Cet homme avait un nom : Ilia Iéfimovitch Golovine.
Il avait eu trois fils et Ivan Ilitch en était le second. Son frère ainé avait fait
La même carrière que son père pour arriver aux mêmes résultats désastreux,
Pour le peuple s'entend, qui lui s'échinait à travailler plus qu'il ne pouvait
Afin de payer ses impôts, de plus en plus conséquents à cause
De ces dépenses inconsidérées au profit de ces fonctionnaires inutiles.
Son plus jeune frère, lui, devint un raté, un rebut de la société :
Il avait trouvé un poste à la SNCF. Inutile de vous dire la honte
Qu'il inspirait à toute sa famille, on l'évitait comme la peste, on disait de lui
Qu'il avait les mains sales, bien loin de la propreté de celles de son père,
De ses frères, toujours impeccables. On ne le voyait donc qu'aux enterrements.
En dehors de ces trois mâles, il y eu une fille, elle fut mariée à un baron,
Fonctionnaire comme il se doit, histoire d'avoir un salaire régulier, car
Être de la noblesse ne paye plus comme avant.
À Pétersbourg, Ivan Ilitch passait pour être un gentleman, ni très froid,
Ni très chaud non plus. Il était intelligent, vif, agréable, mais neutre dans le fond.
Personne ne lui avait rien reproché puisqu'il avait fait des études de droit,
Et donc la tête sur ses épaules...
Des trois enfants de la famille Ilitch, le dernier ne fit pas d'étude prolongée,
Car probablement n'était-il pas fait pour cela, alors qu'Ivan, lui, alla jusqu'au bout,
Brilla à chaque classe pour arriver à être le plus doué, mais aussi le plus optimiste
De ses condisciples ayant fait le choix, comme lui, d'étudier le droit.
Il avait le sens de l'autorité, de la justice pour toute chose, et surtout il se plaçait
Du côté des gens influents ayant le pouvoir, sans toutefois tomber
Dans la caricature de ces fonctionnaires si souvent dépeints à leurs désavantages
Dans des pièces de théâtre classiques ou contemporaines. C'était dans son caractère
De vouloir venir en aide à cette population de riches, et si on lui demandait
Le pourquoi de cette préférence, il ne savait quoi répondre, sinon des banalités
Du genre : on n'attrape pas les mouches avec du vinaigre. Certes,
Mais enfin de là à s'assimiler à eux, à s'en faire des amis, tout de même...
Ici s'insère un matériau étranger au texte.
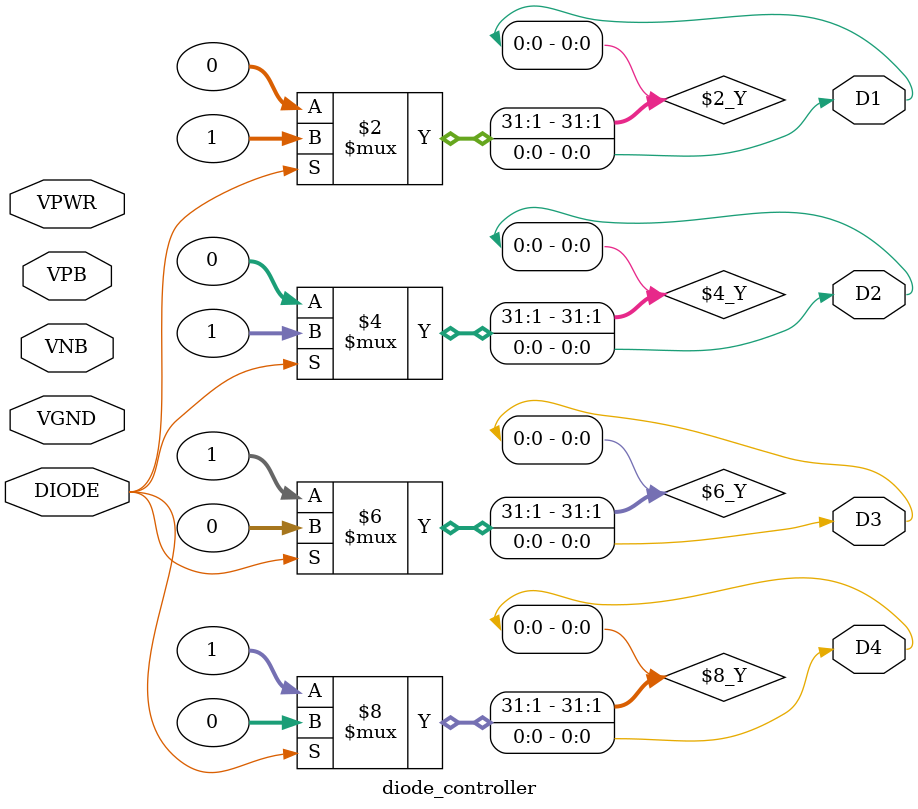
<source format=v>
module diode_controller (
    DIODE,
    VPWR,
    VGND,
    VPB,
    VNB,
    D1,
    D2,
    D3,
    D4
);

    input DIODE;
    input VPWR;
    input VGND;
    input VPB;
    input VNB;
    output D1;
    output D2;
    output D3;
    output D4;

    // Define voltage levels
    parameter HIGH_LEVEL = 1;
    parameter LOW_LEVEL = 0;

    // Define diode states
    parameter FORWARD_BIAS = 1;
    parameter REVERSE_BIAS = 0;

    // Determine diode states based on DIODE input
    assign D1 = (DIODE == FORWARD_BIAS) ? HIGH_LEVEL : LOW_LEVEL;
    assign D2 = (DIODE == FORWARD_BIAS) ? HIGH_LEVEL : LOW_LEVEL;
    assign D3 = (DIODE == FORWARD_BIAS) ? LOW_LEVEL : HIGH_LEVEL;
    assign D4 = (DIODE == FORWARD_BIAS) ? LOW_LEVEL : HIGH_LEVEL;

endmodule
</source>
Nous devons préciser toutefois qu'il n'a jamais dépassé les limites du raisonnable.
Avec les femmes de ce monde-là, il connut quelques joies sensuelles, et puis,
Les largesses de ces bourgeois lui ont permis de ne jamais manquer de rien,
Tout en gardant les reines d'une certaine réserve à tenir dans notre institution.
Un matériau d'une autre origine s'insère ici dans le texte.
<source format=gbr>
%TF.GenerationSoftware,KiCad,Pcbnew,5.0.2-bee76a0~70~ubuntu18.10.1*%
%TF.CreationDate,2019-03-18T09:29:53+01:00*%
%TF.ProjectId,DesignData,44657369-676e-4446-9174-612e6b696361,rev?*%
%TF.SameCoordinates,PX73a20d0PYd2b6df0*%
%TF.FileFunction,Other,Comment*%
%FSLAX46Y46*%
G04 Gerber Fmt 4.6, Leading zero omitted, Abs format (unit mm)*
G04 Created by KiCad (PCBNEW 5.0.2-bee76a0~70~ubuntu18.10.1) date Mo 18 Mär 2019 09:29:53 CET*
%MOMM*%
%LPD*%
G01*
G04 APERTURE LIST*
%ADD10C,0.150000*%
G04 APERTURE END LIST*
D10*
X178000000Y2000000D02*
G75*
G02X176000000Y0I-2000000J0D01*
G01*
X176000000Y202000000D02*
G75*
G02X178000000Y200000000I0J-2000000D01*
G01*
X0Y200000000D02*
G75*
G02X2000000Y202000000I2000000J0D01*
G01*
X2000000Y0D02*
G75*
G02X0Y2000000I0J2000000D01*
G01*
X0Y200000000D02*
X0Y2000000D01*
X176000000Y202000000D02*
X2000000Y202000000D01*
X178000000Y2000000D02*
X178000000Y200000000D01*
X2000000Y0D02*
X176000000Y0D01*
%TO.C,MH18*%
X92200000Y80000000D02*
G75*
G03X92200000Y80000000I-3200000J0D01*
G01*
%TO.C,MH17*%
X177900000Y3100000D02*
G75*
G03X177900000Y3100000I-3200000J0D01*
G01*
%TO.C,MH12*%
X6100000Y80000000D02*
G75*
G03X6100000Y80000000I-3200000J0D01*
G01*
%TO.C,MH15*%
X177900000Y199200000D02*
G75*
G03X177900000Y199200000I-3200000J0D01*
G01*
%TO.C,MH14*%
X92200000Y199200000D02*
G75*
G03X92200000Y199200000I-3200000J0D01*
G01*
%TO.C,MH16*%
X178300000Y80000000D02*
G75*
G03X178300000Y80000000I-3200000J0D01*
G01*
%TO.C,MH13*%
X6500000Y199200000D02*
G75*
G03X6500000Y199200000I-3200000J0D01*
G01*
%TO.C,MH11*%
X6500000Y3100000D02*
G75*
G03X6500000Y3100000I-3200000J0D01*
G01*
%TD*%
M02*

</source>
À l'école de droit, comme toute personne, il avait commis des actes détestables
Dont il n'était pas fier et n'en faisait nullement état dans ces réunions où chacun
Dit n'importe quoi pour se faire valoir, se faire mousser. Au contraire,
Il en éprouvait de la honte et aurait payé fort cher de ne pas les avoir vécus.
Au fur et à mesure qu'il avançait dans sa carrière de magistrat,
Il passa sur ces frasques de jeunesse et finit par les considérer
Dans le fond fort peu répréhensibles, puisqu’humains en quelque sorte...
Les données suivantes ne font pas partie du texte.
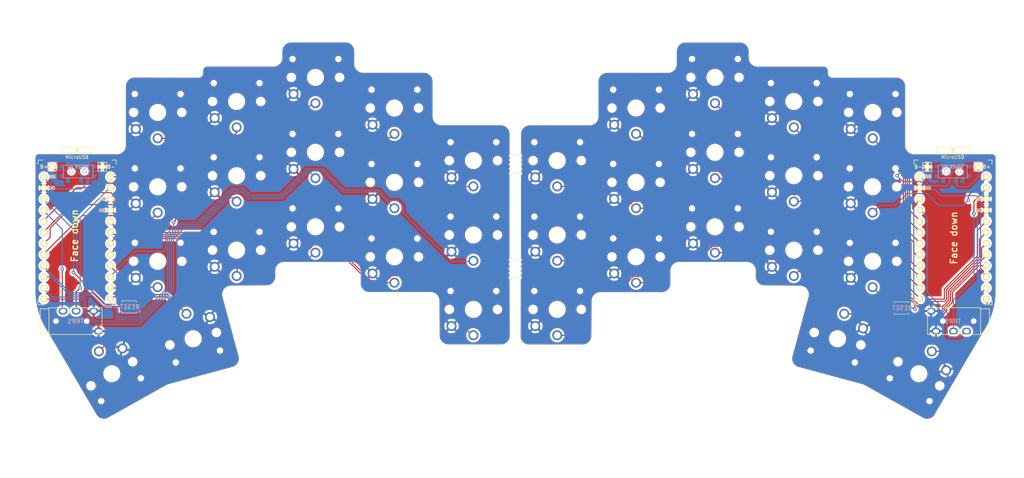
<source format=kicad_pcb>
(kicad_pcb
	(version 20241229)
	(generator "pcbnew")
	(generator_version "9.0")
	(general
		(thickness 1.6)
		(legacy_teardrops no)
	)
	(paper "A4")
	(layers
		(0 "F.Cu" signal)
		(2 "B.Cu" signal)
		(9 "F.Adhes" user "F.Adhesive")
		(11 "B.Adhes" user "B.Adhesive")
		(13 "F.Paste" user)
		(15 "B.Paste" user)
		(5 "F.SilkS" user "F.Silkscreen")
		(7 "B.SilkS" user "B.Silkscreen")
		(1 "F.Mask" user)
		(3 "B.Mask" user)
		(17 "Dwgs.User" user "User.Drawings")
		(19 "Cmts.User" user "User.Comments")
		(21 "Eco1.User" user "User.Eco1")
		(23 "Eco2.User" user "User.Eco2")
		(25 "Edge.Cuts" user)
		(27 "Margin" user)
		(31 "F.CrtYd" user "F.Courtyard")
		(29 "B.CrtYd" user "B.Courtyard")
		(35 "F.Fab" user)
		(33 "B.Fab" user)
	)
	(setup
		(pad_to_mask_clearance 0)
		(allow_soldermask_bridges_in_footprints no)
		(tenting front back)
		(pcbplotparams
			(layerselection 0x00000000_00000000_55555555_5755f5ff)
			(plot_on_all_layers_selection 0x00000000_00000000_00000000_00000000)
			(disableapertmacros no)
			(usegerberextensions no)
			(usegerberattributes yes)
			(usegerberadvancedattributes yes)
			(creategerberjobfile yes)
			(dashed_line_dash_ratio 12.000000)
			(dashed_line_gap_ratio 3.000000)
			(svgprecision 6)
			(plotframeref no)
			(mode 1)
			(useauxorigin no)
			(hpglpennumber 1)
			(hpglpenspeed 20)
			(hpglpendiameter 15.000000)
			(pdf_front_fp_property_popups yes)
			(pdf_back_fp_property_popups yes)
			(pdf_metadata yes)
			(pdf_single_document no)
			(dxfpolygonmode yes)
			(dxfimperialunits yes)
			(dxfusepcbnewfont yes)
			(psnegative no)
			(psa4output no)
			(plot_black_and_white yes)
			(sketchpadsonfab no)
			(plotpadnumbers no)
			(hidednponfab no)
			(sketchdnponfab yes)
			(crossoutdnponfab yes)
			(subtractmaskfromsilk no)
			(outputformat 1)
			(mirror no)
			(drillshape 0)
			(scaleselection 1)
			(outputdirectory "sweep2gerber")
		)
	)
	(net 0 "")
	(net 1 "BT+")
	(net 2 "gnd")
	(net 3 "vcc")
	(net 4 "Switch18")
	(net 5 "reset")
	(net 6 "Switch1")
	(net 7 "Switch2")
	(net 8 "Switch3")
	(net 9 "Switch4")
	(net 10 "Switch5")
	(net 11 "Switch6")
	(net 12 "Switch7")
	(net 13 "Switch8")
	(net 14 "Switch9")
	(net 15 "Switch10")
	(net 16 "Switch11")
	(net 17 "Switch12")
	(net 18 "Switch13")
	(net 19 "Switch14")
	(net 20 "Switch15")
	(net 21 "Switch16")
	(net 22 "Switch17")
	(net 23 "Net-(SW_POWER1-Pad1)")
	(net 24 "raw")
	(net 25 "BT+_r")
	(net 26 "Switch18_r")
	(net 27 "reset_r")
	(net 28 "Switch9_r")
	(net 29 "Switch10_r")
	(net 30 "Switch11_r")
	(net 31 "Switch12_r")
	(net 32 "Switch13_r")
	(net 33 "Switch14_r")
	(net 34 "Switch15_r")
	(net 35 "Switch16_r")
	(net 36 "Switch17_r")
	(net 37 "Switch1_r")
	(net 38 "Switch2_r")
	(net 39 "Switch3_r")
	(net 40 "Switch4_r")
	(net 41 "Switch5_r")
	(net 42 "Switch6_r")
	(net 43 "Switch7_r")
	(net 44 "Switch8_r")
	(net 45 "Net-(SW_POWERR1-Pad1)")
	(footprint "kbd:ProMicro_v3_min" (layer "F.Cu") (at 230.178 67.564))
	(footprint "Kailh:TRRS-PJ-320A" (layer "F.Cu") (at 236.474 86.052 -90))
	(footprint "* duckyb-collection:choc-v1-with-millmax" (layer "F.Cu") (at 175.856 64.516))
	(footprint "* duckyb-collection:choc-v1-with-millmax" (layer "F.Cu") (at 222.386 98.082 150))
	(footprint "* duckyb-collection:choc-v1-with-millmax" (layer "F.Cu") (at 157.856 71.374))
	(footprint "* duckyb-collection:choc-v1-with-millmax" (layer "F.Cu") (at 203.826 90.082 165))
	(footprint "* duckyb-collection:choc-v1-with-millmax" (layer "F.Cu") (at 193.856 69.85))
	(footprint "* duckyb-collection:choc-v1-with-millmax" (layer "F.Cu") (at 211.836 72.39))
	(footprint "* duckyb-collection:choc-v1-with-millmax" (layer "F.Cu") (at 175.856 30.382))
	(footprint "* duckyb-collection:choc-v1-with-millmax" (layer "F.Cu") (at 157.856 37.382))
	(footprint "* duckyb-collection:choc-v1-with-millmax" (layer "F.Cu") (at 157.856 54.356))
	(footprint "* duckyb-collection:choc-v1-with-millmax" (layer "F.Cu") (at 139.856 83.382))
	(footprint "* duckyb-collection:choc-v1-with-millmax" (layer "F.Cu") (at 211.836 55.372))
	(footprint "* duckyb-collection:choc-v1-with-millmax" (layer "F.Cu") (at 193.856 52.832))
	(footprint "* duckyb-collection:choc-v1-with-millmax" (layer "F.Cu") (at 139.856 66.382))
	(footprint "* duckyb-collection:choc-v1-with-millmax" (layer "F.Cu") (at 211.856 38.382))
	(footprint "* duckyb-collection:choc-v1-with-millmax" (layer "F.Cu") (at 193.856 35.882))
	(footprint "* duckyb-collection:choc-v1-with-millmax" (layer "F.Cu") (at 139.856 49.382))
	(footprint "Duckyb-Parts:mouse-bite-5mm-slot-with-space-for-track" (layer "F.Cu") (at 130.285481 74.092748))
	(footprint "kbd:SW_SPST_B3U-1000P" (layer "F.Cu") (at 218.44 83.058))
	(footprint "* duckyb-collection:choc-v1-with-millmax" (layer "F.Cu") (at 175.856 47.498))
	(footprint "kbd:1pin_conn" (layer "F.Cu") (at 235.966 50.8))
	(footprint "kbd:1pin_conn" (layer "F.Cu") (at 224.282 50.8))
	(footprint "kbd:ProMicro_v3_min" (layer "F.Cu") (at 30.326 67.564))
	(footprint "Kailh:TRRS-PJ-320A" (layer "F.Cu") (at 23.876 86.052 90))
	(footprint "* duckyb-collection:choc-v1-with-millmax" (layer "F.Cu") (at 48.686 72.39))
	(footprint "* duckyb-collection:choc-v1-with-millmax" (layer "F.Cu") (at 66.7 52.832))
	(footprint "* duckyb-collection:choc-v1-with-millmax"
		(layer "F.Cu")
		(uuid "00000000-0000-0000-0000-0000619833b9")
		(at 84.688 64.516)
		(descr "Kailh \"Choc\" PG1350 keyswitch, ab
... [1421982 chars truncated]
</source>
Pour en arriver à cette conclusion sur ces faits,
Il avait vu comment les hommes de la haute société agissaient tous les jours,
Et donc, il résolut de tout passer à la moulinette du père Ubu.
Quand il finit ses études de Jurisprudence, ne manquant de rien grâce à un père
Subvenant parfaitement à toutes ses dépenses personnelles, son diplôme en main,
Il invita ses camarades au restaurant pour fêter sa nomination en province
À un poste de fonctionnaire très important. Avant ce moment de réjouissance,
Il avait préparé ses bagages, acheté des costumes, des cravates et tout ce qu'il fallait
Pour occuper ce travail qu'il allait prendre dans la plus grande dignité.
Il voulait impérativement partir avec les plus beaux habits, tout ce qu'il pouvait
Y avoir de meilleur pour l'accompagner là où son père lui avait décroché
Ce poste auprès du gouverneur. Rapidement, il trouva ses repères,
S'organisa comme s'il était à l'école, mais cette fois-ci,
Il était le maître à bord et il n'était pas question de n'en pas profiter.
Il travaillerait à construire sa carrière, sans oublier heureusement
De profiter des bonnes choses de la vie.